“Educate a Woman, You Educate a Nation” – South Africa Aims to Improve its Education for Girls
LYS ANZIA – WNN Features

Girls enter school building in South Africa, 1980
“Educate a woman, you educate a nation,” said Deputy President, Phumzile Mlambo-Ngcuka at the 4th annual Women’s Parliament Conference in Cape Town, Africa on Tuesday, 28 Aug. 2007, as she spoke out on the importance for girls education.
Working with Cape Town’s programs to improve conditions for women, Deputy Minister of Trade and Industry, Elizabeth Thabethe, has started a new finance program to empower women entrepreneurs, “The Women Entrepreneurs Fund” which has been developed to help educate women to create businesses of their own to provide independence and education opportunities.
Education in Africa for women has faced a hard tide with a history of conservative patriarchal customs that have caused tribal cultures to many times marginalize girls education, placing it at the bottom of the list. Traditions of early marriage, women focusing on family management and less access to the use of information from today’s technology has created gender gaps in certain areas of Africa, especially the northern regions.
According to UN statistics, South Africa, of all African regions today, has the highest percentage of children who are given greater access to education at the primary level. Children attending school at the primary level go from 96% to 70% at the secondary level, then on to a drastic drop of 7% participation at the college level. Unfortunately participation for girls and women come in less numbers than these UN statistics show as many girls are kept from school to work and many girls marry and are encouraged to give up their education to have children.
UNICEF has also reported that despite improvements from a new democracy in 1994 which improved many economic conditions, education is still out of reach due to poverty and a 25.2 % unemployment rate.

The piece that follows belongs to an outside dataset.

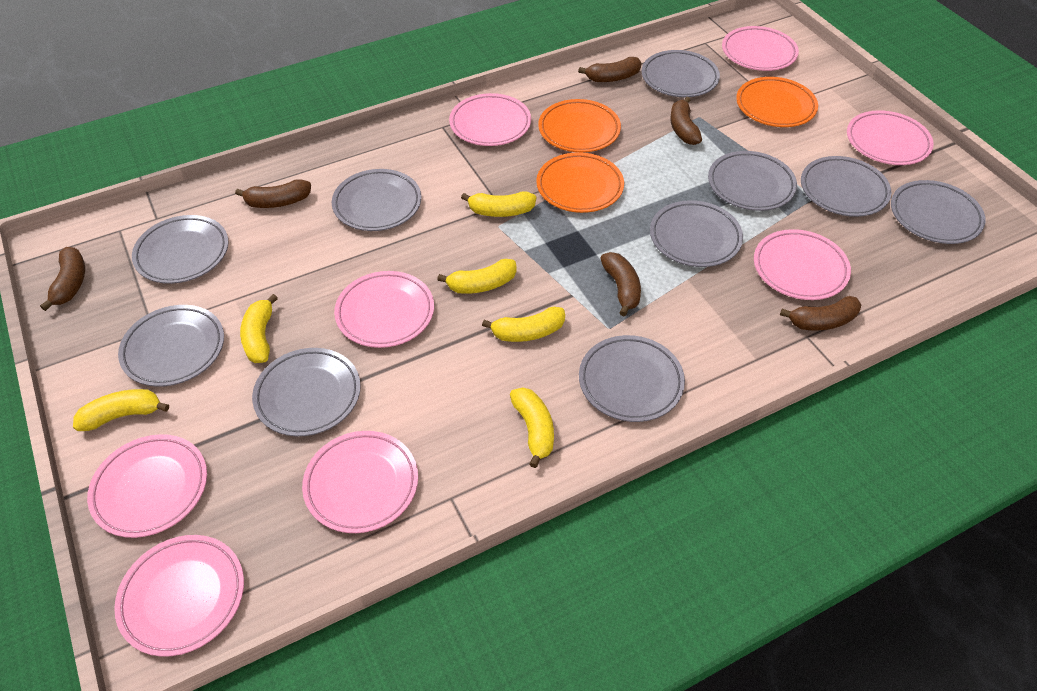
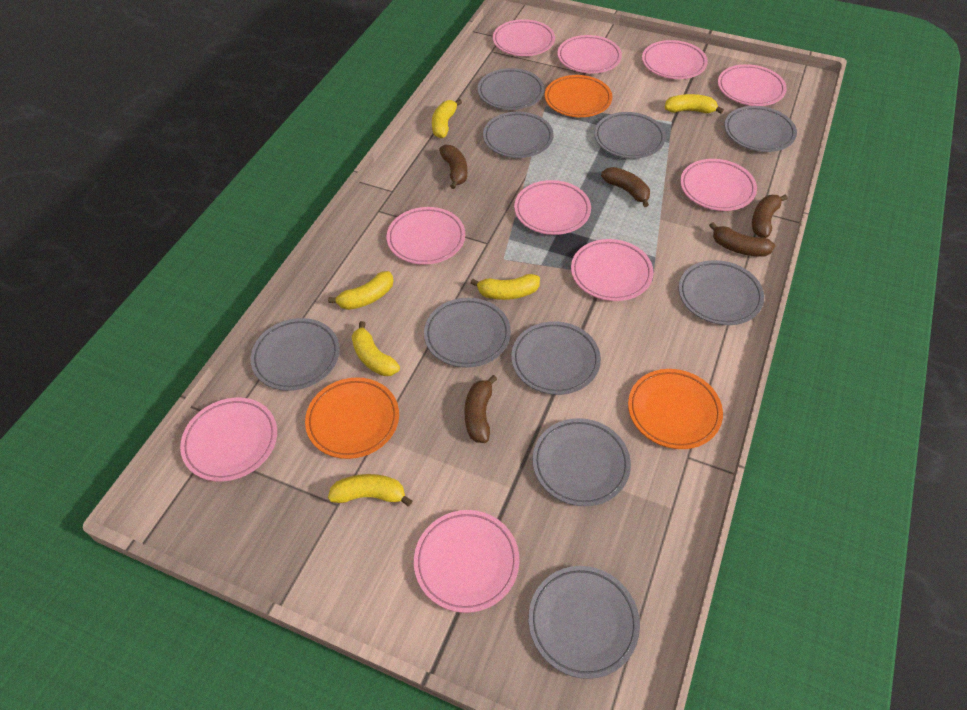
brown banana: [40,247,85,311] [235,179,311,208] [578,57,642,82] [600,252,641,316] [670,97,702,145] [780,296,862,331] = 6 -> [439,145,467,189] [465,375,497,443] [601,167,650,207] [709,222,775,257] [752,194,788,238] = 5
pink plate: [87,434,207,538] [114,535,244,657] [302,431,418,533] [334,271,434,348] [449,93,531,146] [722,26,799,71] [754,229,851,300] [847,110,934,165] = 8 -> [180,398,277,482] [387,207,465,265] [414,510,520,613] [493,19,555,56] [514,180,591,235] [557,35,622,73] [571,239,654,301] [642,40,708,79] [680,159,757,211] [718,64,787,106] = 10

Opportunities for girls education on all levels are especially challenged as UNICEF reports, “Many schools are not child or girl friendly. Some are situated far from homes, exposing girls to danger when they walk to and from school. Girls trying to stay in school are also at risk of being sexually harassed and exploited in schools by teachers and fellow students.”
The unsettling 2006 Report of the Public Hearing on the Right to Basic Education states: “Of great concern were the accounts of teachers taking advantage of their positions of authority and coercing sex from girls. An example was given of a learner coming late and having to exchange sex with a teacher in order to be allowed onto the school premises that had been locked.”
Other very difficult conditions for girls are magnified as many schools do not have separate bathrooms for girls and boys – which leads to great vulnerability for girls in schools as they deal with low self-esteem in the face of the dangers of sexual harassments and assaults in non-supervised rooms.
School authorities rarely challenge the perpetrators, and many girls interrupt their education or leave school altogether because they feel vulnerable to sexual assault, Human Rights Watch said. “Girls are learning that sexual violence and abuse are an inescapable part of going to school every day — so they don’t go,” said Erika George, counsel to the Academic Freedom Program at Human Rights Watch and the author of the report. “South African officials say they’re committed to educational equality. If they mean it, they must address the problem of sexual violence in schools, without delay.”
Today the GEM – Girls Education Movement – is attempting to turn the tide that makes it so hard for girls to stay in school under the conditions described. GEM works to improve these conditions and to guide girls in school to continue on, especially to receive a higher education.